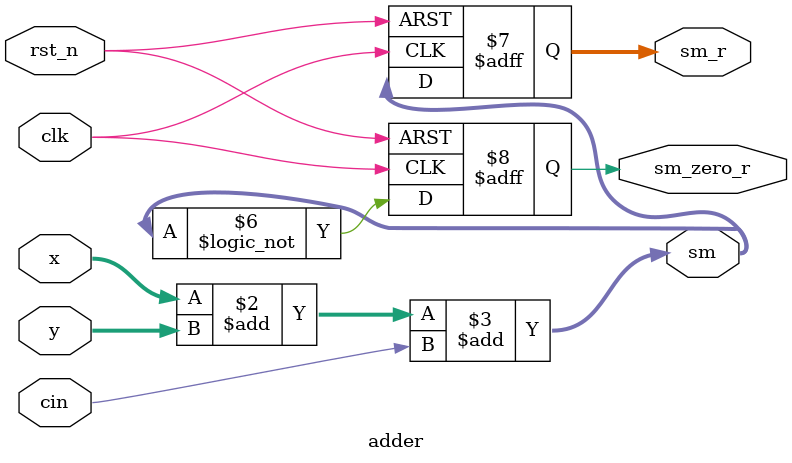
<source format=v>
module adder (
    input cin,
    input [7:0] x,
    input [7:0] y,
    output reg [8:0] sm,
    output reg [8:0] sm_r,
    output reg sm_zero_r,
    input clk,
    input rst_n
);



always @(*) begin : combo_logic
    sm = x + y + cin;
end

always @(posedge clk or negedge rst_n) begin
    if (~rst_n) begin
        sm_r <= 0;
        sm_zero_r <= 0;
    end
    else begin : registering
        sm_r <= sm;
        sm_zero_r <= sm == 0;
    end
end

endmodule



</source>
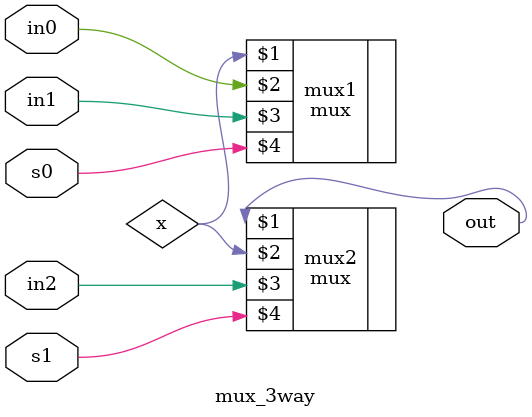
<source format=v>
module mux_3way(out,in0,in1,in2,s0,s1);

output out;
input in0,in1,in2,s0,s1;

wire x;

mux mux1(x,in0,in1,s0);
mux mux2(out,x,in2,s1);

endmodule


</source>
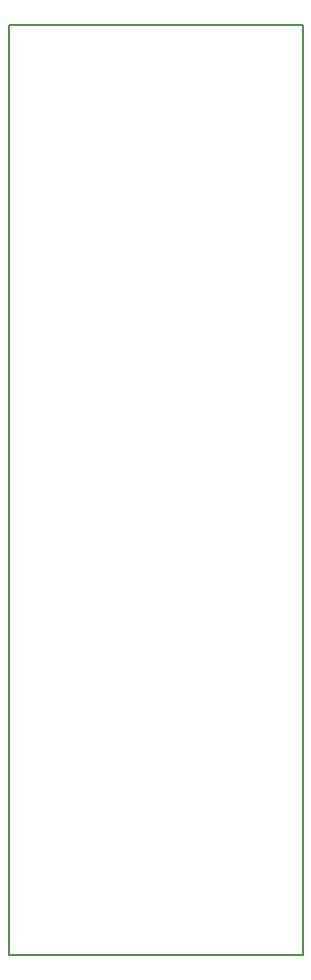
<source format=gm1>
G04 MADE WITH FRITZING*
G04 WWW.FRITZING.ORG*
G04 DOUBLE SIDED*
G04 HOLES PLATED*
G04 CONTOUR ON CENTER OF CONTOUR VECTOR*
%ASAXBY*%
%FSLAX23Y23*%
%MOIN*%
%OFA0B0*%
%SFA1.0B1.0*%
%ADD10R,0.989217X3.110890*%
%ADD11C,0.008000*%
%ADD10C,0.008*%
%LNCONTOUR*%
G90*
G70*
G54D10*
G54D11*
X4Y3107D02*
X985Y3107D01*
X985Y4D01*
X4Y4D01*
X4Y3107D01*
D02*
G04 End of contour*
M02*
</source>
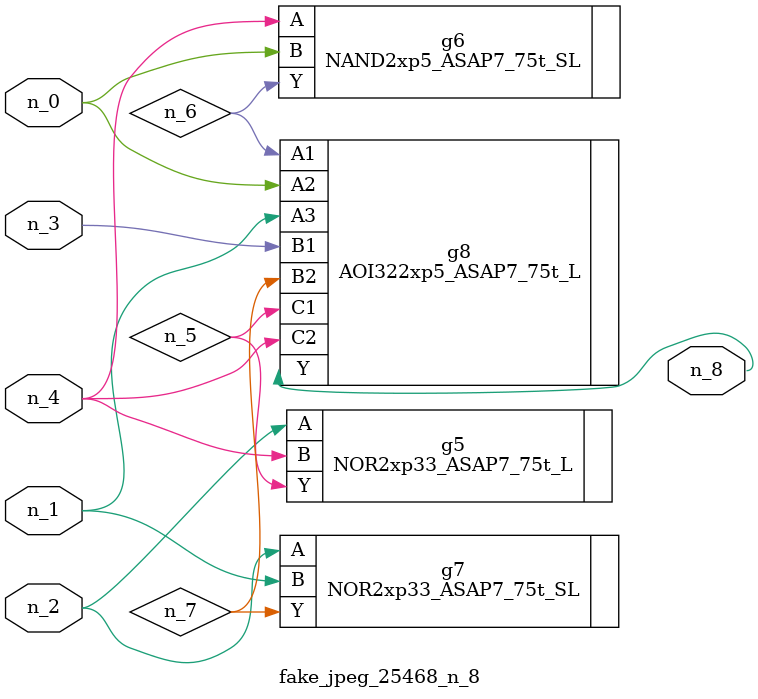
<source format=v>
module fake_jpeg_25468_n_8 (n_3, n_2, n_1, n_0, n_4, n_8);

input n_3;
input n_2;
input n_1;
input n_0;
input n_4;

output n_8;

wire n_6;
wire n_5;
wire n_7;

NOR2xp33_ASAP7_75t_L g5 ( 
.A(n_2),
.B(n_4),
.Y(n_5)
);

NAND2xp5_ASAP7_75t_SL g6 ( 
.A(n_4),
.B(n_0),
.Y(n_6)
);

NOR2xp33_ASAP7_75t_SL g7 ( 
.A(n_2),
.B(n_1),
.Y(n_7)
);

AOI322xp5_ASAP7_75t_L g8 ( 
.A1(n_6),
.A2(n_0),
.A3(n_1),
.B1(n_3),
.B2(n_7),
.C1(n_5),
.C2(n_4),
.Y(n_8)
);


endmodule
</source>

----------------------------------------

Prompt: From the first line to the last, output the data exactly, without the pictures.

Exercise result:
<source format=v>
module adder (
    input cin,
    input [7:0] x,
    input [7:0] y,
    output reg [8:0] sm,
    output reg [8:0] sm_r,
    output reg sm_zero_r,
    input clk,
    input rst_n
);



always @(*) begin : combo_logic
    sm = x + y + cin;
end

always @(posedge clk or negedge rst_n) begin
    if (~rst_n) begin
        sm_r <= 0;
        sm_zero_r <= 0;
    end
    else begin : registering
        sm_r <= sm;
        sm_zero_r <= sm == 0;
    end
end

endmodule



</source>
<source format=v>
module mux_3way(out,in0,in1,in2,s0,s1);

output out;
input in0,in1,in2,s0,s1;

wire x;

mux mux1(x,in0,in1,s0);
mux mux2(out,x,in2,s1);

endmodule


</source>
<source format=gm1>
G04 MADE WITH FRITZING*
G04 WWW.FRITZING.ORG*
G04 DOUBLE SIDED*
G04 HOLES PLATED*
G04 CONTOUR ON CENTER OF CONTOUR VECTOR*
%ASAXBY*%
%FSLAX23Y23*%
%MOIN*%
%OFA0B0*%
%SFA1.0B1.0*%
%ADD10R,0.989217X3.110890*%
%ADD11C,0.008000*%
%ADD10C,0.008*%
%LNCONTOUR*%
G90*
G70*
G54D10*
G54D11*
X4Y3107D02*
X985Y3107D01*
X985Y4D01*
X4Y4D01*
X4Y3107D01*
D02*
G04 End of contour*
M02*
</source>
<source format=v>
module fake_jpeg_25468_n_8 (n_3, n_2, n_1, n_0, n_4, n_8);

input n_3;
input n_2;
input n_1;
input n_0;
input n_4;

output n_8;

wire n_6;
wire n_5;
wire n_7;

NOR2xp33_ASAP7_75t_L g5 ( 
.A(n_2),
.B(n_4),
.Y(n_5)
);

NAND2xp5_ASAP7_75t_SL g6 ( 
.A(n_4),
.B(n_0),
.Y(n_6)
);

NOR2xp33_ASAP7_75t_SL g7 ( 
.A(n_2),
.B(n_1),
.Y(n_7)
);

AOI322xp5_ASAP7_75t_L g8 ( 
.A1(n_6),
.A2(n_0),
.A3(n_1),
.B1(n_3),
.B2(n_7),
.C1(n_5),
.C2(n_4),
.Y(n_8)
);


endmodule
</source>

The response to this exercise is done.